**TEXT EXCERPT**
<<<<

Can't find a good Samaritan? Don't blame it on Rio.
| RIO DE JANEIRO
An injured man knocks over a magazine stand in Sofia, Bulgaria, and no one helps him pick it up. A woman drops her pen on a crowded New York City sidewalk, and passersby don't let her know. A blind man needs help crossing a busy street in Kuala Lumpur, Malaysia, but has to fend for himself. In some parts of the world, it can be hard to find a good Samaritan.
But in Latin America, and especially in Rio de Janeiro, it's a different story.
The friendliest people in the world are here and elsewhere in the region, according to a six-year study of "simple acts of kindness" - a series of live street tests coordinated by Robert Levine and published in the current issue of American Scientist magazine. The research, carried out in 23 cities on all five continents, counters the Hollywood stereotype of Latin Americans as drug traffickers and gangsters, and shows that people across the region are friendlier, kinder, and likelier to come to the aid of someone in need than their fellow global citizens.
"The two highest-ranking cities are in Latin America: Rio and San José, [Costa Rica]," says Mr. Levine, a professor of psychology at California State University in Fresno, in the report. "Overall, we found that people in Por- tuguese- and Spanish-speaking cities tended to be among the most helpful. The other three such cities on our list - Madrid, San Salvador, and Mexico City - each scored well above average. Considering that some of these places suffer from long-term political instability, high crime rates, and a potpourri of other social, economic, and environmental ills, these positive results are noteworthy."
Levine's researchers dropped a pen to see if it was picked up by passers-by and returned to its owner. They watched to see whether a person pretending to have an injured leg would get help picking up strewn magazines. And they waited to see how many people would assist a blind man trying to cross a busy street.
In Rio, the pen was always returned to its owner and the blind man was always helped across the road. The injured man was helped 80 percent of the time. By contrast, in Singapore the blind man was helped just half the time. In Kuala Lumpur, Malaysia, 3 of 4 pens went unreturned. And in Sofia, Bulgaria, just over 20 percent of the "injured" were assisted.
Levine said there was no single reason to explain why Latin Americans tend to be more helpful. In addition to their shared geography and linguistic roots, the cities with the friendliest inhabitants were all ones in which people had less disposable income, where the pace of life was slower, and where the culture emphasized the value of social harmony.
That is particularly true of Rio. Although Rio has a reputation as one of the bloodiest cities in the world - drug-related violence has become so widespread that Citibank recently advised its clients not to use the city's main airport because of repeated shootouts on the roads nearby - people who know it rave about the warmth and generosity of the locals.
Levine's research partner, Arnoldo Rodrigues, said that is because the residents of what people here proudly call "the Marvellous City" make an extra effort to be nice.

>>>>

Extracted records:
<<<<

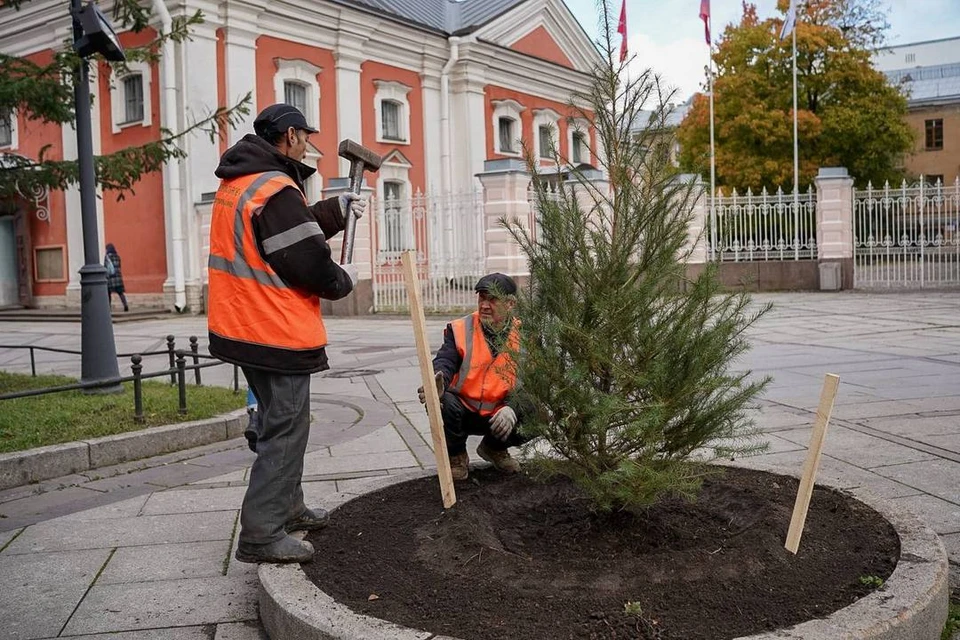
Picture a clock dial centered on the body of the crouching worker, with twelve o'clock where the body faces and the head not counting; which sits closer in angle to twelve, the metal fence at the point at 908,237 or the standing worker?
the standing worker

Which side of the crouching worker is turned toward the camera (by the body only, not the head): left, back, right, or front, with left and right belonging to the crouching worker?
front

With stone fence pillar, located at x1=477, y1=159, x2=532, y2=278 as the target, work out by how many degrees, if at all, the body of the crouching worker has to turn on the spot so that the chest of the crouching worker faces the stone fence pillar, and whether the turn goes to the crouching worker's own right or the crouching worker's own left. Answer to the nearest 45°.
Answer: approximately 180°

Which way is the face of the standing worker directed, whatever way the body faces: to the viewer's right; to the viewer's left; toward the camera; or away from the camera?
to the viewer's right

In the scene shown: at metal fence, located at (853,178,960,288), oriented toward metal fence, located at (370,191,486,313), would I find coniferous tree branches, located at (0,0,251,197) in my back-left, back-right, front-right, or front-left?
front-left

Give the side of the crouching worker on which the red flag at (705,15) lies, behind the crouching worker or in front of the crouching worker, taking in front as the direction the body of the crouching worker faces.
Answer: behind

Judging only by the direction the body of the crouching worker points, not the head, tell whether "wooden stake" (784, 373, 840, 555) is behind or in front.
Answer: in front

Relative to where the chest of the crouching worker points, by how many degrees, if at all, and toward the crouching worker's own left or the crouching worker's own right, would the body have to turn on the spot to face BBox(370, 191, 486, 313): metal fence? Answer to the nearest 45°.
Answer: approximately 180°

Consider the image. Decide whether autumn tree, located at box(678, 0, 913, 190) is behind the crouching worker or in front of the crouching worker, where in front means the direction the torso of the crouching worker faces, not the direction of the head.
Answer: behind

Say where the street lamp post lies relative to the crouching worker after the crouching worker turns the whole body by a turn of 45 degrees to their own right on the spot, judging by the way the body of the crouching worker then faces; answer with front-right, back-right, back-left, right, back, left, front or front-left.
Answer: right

>>>>
<<<<

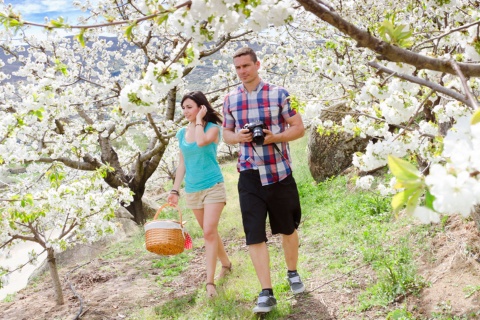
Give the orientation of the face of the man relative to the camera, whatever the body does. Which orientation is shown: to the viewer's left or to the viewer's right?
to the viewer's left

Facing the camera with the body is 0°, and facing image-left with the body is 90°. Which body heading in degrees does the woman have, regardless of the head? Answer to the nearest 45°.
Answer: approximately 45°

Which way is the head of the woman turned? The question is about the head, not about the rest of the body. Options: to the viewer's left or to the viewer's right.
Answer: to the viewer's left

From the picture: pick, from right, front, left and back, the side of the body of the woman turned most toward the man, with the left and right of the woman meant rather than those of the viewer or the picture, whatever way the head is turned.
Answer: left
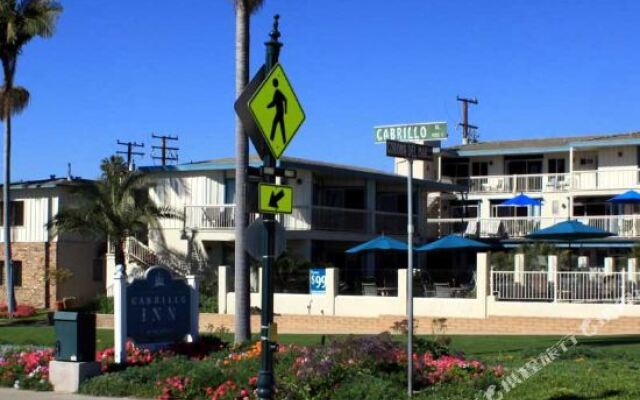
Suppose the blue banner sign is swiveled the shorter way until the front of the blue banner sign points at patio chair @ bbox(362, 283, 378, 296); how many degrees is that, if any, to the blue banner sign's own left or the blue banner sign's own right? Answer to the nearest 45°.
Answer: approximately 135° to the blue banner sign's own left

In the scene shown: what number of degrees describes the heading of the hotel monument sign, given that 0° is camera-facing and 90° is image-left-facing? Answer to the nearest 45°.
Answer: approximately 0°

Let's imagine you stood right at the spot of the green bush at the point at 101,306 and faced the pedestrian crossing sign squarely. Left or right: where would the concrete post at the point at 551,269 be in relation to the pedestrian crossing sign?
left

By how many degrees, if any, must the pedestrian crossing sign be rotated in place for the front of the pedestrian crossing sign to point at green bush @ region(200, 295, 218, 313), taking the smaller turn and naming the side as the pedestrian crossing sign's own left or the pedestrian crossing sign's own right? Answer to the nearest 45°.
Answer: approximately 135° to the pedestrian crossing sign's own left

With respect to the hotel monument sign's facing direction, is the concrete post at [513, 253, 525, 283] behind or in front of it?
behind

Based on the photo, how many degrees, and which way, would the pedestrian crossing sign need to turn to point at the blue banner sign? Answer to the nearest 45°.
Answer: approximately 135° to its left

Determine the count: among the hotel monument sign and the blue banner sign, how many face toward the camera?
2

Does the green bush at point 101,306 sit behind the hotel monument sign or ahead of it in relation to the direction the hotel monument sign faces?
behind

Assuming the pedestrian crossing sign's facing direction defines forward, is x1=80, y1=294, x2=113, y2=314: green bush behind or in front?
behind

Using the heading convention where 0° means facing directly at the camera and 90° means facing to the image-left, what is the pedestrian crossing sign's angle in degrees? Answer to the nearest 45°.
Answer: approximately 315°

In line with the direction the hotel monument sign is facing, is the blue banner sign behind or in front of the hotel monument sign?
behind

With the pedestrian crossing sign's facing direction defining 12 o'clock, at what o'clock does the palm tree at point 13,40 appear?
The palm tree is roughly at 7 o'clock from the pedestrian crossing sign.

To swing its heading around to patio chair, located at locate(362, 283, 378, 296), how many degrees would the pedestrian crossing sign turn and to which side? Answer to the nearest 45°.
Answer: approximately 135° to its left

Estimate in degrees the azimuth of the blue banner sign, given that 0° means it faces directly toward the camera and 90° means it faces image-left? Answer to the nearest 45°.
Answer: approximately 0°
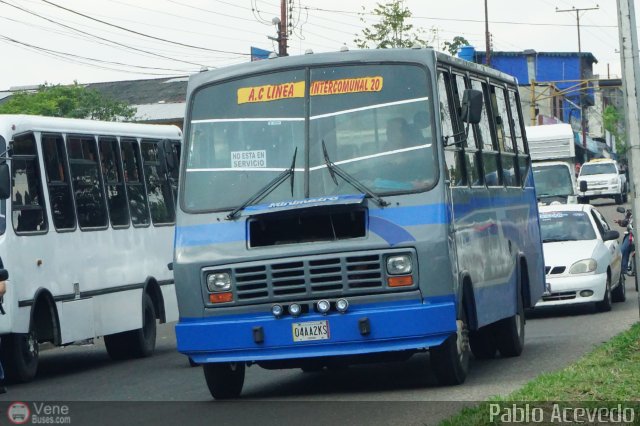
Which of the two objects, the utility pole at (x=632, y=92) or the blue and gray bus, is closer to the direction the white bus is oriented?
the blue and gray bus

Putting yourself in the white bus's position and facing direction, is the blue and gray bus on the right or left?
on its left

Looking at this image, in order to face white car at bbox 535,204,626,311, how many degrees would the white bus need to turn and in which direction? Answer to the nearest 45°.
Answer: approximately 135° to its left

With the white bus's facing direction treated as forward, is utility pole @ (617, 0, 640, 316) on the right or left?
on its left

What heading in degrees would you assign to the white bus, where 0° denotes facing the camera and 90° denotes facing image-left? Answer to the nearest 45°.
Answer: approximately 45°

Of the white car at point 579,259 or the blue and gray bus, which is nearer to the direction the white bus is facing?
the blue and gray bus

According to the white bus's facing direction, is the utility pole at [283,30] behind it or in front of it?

>>>>

**WHAT IS EXPECTED**
Decide whether each statement below agrees with the article on kindness studies, answering yes or no and quoting the deciding words from the article.
1. In Rio, the blind man always got help crossing the road.
2. The research took place in 23 cities across all five continents.
3. In Kuala Lumpur, most of the dropped pens were returned.

**SOLUTION FOR THIS TASK**
1. Yes: "the blind man was always helped across the road."
2. Yes: "carried out in 23 cities on all five continents"
3. No: "3 of 4 pens went unreturned."